Dataset records
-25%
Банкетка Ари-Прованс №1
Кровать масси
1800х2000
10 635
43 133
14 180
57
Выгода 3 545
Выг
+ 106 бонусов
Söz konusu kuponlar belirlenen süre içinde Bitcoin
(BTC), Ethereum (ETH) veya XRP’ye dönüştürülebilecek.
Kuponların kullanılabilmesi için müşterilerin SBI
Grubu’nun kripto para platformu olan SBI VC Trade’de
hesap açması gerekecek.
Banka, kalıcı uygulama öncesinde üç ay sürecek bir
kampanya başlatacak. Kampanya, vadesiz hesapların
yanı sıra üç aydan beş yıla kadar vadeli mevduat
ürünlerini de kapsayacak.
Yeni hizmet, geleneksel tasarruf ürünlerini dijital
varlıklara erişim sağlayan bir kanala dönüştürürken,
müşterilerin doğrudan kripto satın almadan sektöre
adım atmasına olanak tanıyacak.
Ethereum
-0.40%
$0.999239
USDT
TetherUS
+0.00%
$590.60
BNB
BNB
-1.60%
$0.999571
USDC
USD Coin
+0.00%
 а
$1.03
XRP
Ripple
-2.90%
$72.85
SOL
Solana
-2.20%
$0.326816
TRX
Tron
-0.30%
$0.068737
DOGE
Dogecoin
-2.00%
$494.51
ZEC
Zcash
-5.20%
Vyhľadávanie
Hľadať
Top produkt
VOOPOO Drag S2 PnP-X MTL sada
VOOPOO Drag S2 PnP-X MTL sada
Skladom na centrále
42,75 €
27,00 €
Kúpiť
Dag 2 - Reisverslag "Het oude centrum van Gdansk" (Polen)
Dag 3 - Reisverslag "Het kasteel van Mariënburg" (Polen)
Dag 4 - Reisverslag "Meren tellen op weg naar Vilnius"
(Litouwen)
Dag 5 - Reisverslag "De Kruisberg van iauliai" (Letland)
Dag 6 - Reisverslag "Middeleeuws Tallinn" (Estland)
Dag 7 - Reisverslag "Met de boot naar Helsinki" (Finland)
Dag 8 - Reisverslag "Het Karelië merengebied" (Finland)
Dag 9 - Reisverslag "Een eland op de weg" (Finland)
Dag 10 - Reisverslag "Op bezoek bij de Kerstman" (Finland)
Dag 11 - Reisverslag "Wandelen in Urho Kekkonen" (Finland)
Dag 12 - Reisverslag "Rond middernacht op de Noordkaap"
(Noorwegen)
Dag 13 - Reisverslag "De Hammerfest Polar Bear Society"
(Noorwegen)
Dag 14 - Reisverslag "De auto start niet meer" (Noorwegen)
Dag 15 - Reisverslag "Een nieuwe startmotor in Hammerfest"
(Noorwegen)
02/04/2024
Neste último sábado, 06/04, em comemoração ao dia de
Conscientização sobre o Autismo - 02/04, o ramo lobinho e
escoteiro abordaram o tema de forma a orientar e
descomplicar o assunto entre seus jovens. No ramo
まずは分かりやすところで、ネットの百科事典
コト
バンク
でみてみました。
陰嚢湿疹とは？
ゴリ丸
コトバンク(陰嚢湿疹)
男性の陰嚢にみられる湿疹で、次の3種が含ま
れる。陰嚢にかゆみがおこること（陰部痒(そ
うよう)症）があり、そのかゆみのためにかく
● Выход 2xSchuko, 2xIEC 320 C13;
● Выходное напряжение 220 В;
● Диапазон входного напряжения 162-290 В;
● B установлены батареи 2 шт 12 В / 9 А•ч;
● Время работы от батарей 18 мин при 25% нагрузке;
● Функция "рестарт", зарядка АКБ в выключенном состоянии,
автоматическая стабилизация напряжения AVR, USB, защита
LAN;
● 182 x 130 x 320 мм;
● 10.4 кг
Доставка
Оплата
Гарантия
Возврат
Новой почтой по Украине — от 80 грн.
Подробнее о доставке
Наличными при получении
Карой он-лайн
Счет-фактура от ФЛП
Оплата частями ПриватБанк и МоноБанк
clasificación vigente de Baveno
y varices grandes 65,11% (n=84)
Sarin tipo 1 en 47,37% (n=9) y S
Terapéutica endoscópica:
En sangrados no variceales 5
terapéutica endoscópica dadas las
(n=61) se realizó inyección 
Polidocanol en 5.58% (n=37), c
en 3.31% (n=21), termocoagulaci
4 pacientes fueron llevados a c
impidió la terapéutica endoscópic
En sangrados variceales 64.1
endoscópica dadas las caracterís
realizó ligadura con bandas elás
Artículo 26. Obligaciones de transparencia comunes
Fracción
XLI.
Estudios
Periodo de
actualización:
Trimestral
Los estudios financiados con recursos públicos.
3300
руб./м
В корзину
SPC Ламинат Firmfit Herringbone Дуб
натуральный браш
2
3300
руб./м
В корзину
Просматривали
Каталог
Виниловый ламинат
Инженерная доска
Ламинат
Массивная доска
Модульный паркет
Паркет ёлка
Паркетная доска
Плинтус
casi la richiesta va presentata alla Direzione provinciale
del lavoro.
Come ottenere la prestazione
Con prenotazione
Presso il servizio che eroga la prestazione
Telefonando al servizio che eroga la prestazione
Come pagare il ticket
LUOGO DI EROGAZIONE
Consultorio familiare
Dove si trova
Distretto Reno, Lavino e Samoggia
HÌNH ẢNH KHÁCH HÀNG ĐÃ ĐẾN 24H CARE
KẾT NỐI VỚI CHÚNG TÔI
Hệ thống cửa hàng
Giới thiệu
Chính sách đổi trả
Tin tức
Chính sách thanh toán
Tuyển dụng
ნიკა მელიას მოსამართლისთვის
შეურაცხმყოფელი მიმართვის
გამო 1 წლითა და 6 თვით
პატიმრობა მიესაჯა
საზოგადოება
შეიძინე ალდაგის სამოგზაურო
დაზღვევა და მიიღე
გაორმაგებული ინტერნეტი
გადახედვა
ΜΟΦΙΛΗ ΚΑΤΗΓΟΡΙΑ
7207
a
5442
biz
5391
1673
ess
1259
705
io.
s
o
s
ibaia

YOUR ASSIGNMENT
"напряжения" is the string to look for; please copy every line of the records above where it appears.

FINISHED TASK
● Диапазон входного напряжения 162-290 В;
автоматическая стабилизация напряжения AVR, USB, защита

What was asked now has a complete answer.